Thinking to this point, we might as well "let our imaginations fly": since one of the ideas for solving Exposure Bias is to construct representative negative samples as input—in other words, to let the model still predict correctly under perturbation—and didn't we just discuss a method for generating perturbation samples a few days ago? Exactly, that's Adversarial Training. If we directly add adversarial training to the baseline model, can it improve the model's performance? For simplicity, I conducted an experiment adding gradient penalty (which is also a form of adversarial training) to the baseline model. The results are compared as follows:

\[\begin{array}{c} \text{CSL Title Generation Experimental Results}\\ {\begin{array}{c|c|cccc} \hline & \text{beam size} & \text{Rouge-L} & \text{Rouge-1} & \text{Rouge-2} & \text{BLEU} \\ \hline \text{baseline} & 1 & 63.81 & 65.45 & 54.91 & 45.52 \\ \text{Random Replacement} & 1 & 64.44 & 66.09 & 55.56 & 46.1 \\ \text{Gradient Penalty} & 1 & \textbf{65.41} & \textbf{67.29} & \textbf{56.64} & \textbf{47.37} \\ \hline \text{baseline} & 2 & 64.44 & 66.09 & 55.75 & 46.39 \\ \text{Random Replacement} & 2 & 65.04 & 66.75 & 56.51 & 47.19 \\ \text{Gradient Penalty} & 2 & \textbf{65.94} & \textbf{67.84} & \textbf{57.38} & \textbf{48.16} \\ \hline \text{baseline} & 3 & 64.75 & 66.34 & 56.06 & 46.7 \\ \text{Random Replacement} & 3 & 65.15 & 66.96 & 56.74 & 47.42 \\ \text{Gradient Penalty} & 3 & \textbf{66.1} & \textbf{68.08} & \textbf{57.7} & \textbf{48.56} \\ \hline \end{array}}\\ \\ \text{LCSTS Summary Generation Experimental Results}\\ {\begin{array}{c|c|cccc} \hline & \text{beam size} & \text{Rouge-L} & \text{Rouge-1} & \text{Rouge-2} & \text{BLEU} \\ \hline \text{baseline} & 1 & 27.99 & 29.57 & 18.04 & 11.72 \\ \text{Random Replacement} & 1 & 28.61 & 29.92 & 17.72 & 11.23 \\ \text{Gradient Penalty} & 1 & \textbf{30.75} & \textbf{31.83} & \textbf{19.38} & \textbf{11.78} \\ \hline \text{baseline} & 2 & 29.2 & 30.7 & 19.17 & \textbf{12.64} \\ \text{Random Replacement} & 2 & 29.15 & 30.79 & 18.56 & 11.75 \\ \text{Gradient Penalty} & 2 & \textbf{30.88} & \textbf{32.19} & \textbf{19.96} & 12.32 \\ \hline \text{baseline} & 3 & 29.45 & 30.95 & 19.5 & \textbf{12.93} \\ \text{Random Replacement} & 3 & 29.14 & 30.88 & 18.76 & 11.91 \\ \text{Gradient Penalty} & 3 & \textbf{30.39} & \textbf{31.76} & \textbf{19.74} & 12.14 \\ \hline \end{array}} \end{array}\]

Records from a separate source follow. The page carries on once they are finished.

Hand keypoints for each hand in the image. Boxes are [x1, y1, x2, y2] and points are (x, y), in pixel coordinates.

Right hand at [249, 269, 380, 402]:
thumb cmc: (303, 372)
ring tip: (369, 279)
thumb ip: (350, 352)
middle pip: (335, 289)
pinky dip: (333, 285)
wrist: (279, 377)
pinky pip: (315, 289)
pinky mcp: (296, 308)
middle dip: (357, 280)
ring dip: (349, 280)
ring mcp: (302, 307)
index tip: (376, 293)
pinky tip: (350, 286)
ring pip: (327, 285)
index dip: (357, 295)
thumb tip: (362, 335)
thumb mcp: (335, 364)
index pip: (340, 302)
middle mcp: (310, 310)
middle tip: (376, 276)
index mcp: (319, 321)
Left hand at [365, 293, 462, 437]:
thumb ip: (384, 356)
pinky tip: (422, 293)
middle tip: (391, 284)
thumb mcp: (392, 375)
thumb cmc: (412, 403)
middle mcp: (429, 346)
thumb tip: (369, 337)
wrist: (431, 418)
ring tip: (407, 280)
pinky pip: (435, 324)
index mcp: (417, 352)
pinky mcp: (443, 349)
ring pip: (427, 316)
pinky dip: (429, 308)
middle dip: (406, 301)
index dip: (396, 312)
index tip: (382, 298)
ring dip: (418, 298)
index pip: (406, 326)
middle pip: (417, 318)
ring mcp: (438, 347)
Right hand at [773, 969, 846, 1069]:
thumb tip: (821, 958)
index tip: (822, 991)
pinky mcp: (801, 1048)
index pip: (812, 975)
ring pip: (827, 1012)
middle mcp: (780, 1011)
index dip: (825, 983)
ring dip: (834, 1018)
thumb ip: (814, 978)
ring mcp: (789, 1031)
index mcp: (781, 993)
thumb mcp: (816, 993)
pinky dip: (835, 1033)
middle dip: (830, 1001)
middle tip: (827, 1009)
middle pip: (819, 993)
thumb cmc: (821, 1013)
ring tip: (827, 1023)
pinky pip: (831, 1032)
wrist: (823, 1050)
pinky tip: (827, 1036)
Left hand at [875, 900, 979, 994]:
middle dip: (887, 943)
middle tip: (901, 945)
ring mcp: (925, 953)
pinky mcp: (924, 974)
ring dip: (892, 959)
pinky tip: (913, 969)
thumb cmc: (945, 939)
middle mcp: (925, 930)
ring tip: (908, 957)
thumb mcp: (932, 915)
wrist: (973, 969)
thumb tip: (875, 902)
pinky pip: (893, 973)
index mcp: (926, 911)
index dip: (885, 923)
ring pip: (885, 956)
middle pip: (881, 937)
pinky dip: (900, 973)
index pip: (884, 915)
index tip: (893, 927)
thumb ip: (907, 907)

As can be seen, adversarial training (gradient penalty) further improved all metrics for CSL generation. On LCSTS, it mainly improved the Rouge metrics, while BLEU decreased slightly. Therefore, adversarial training can also be included in the list of "potential techniques to improve text generation models."

Summary

This article discussed the Exposure Bias phenomenon in Seq2Seq, attempted to analyze the causes of Exposure Bias from both intuitive and theoretical perspectives, and provided simple and feasible countermeasures to solve the Exposure Bias problem. These include a random replacement strategy I conceived, as well as a strategy based on adversarial training. The advantage of these two strategies is that they are almost plug-and-play, and experiments show they can improve various metrics for text generation to some extent.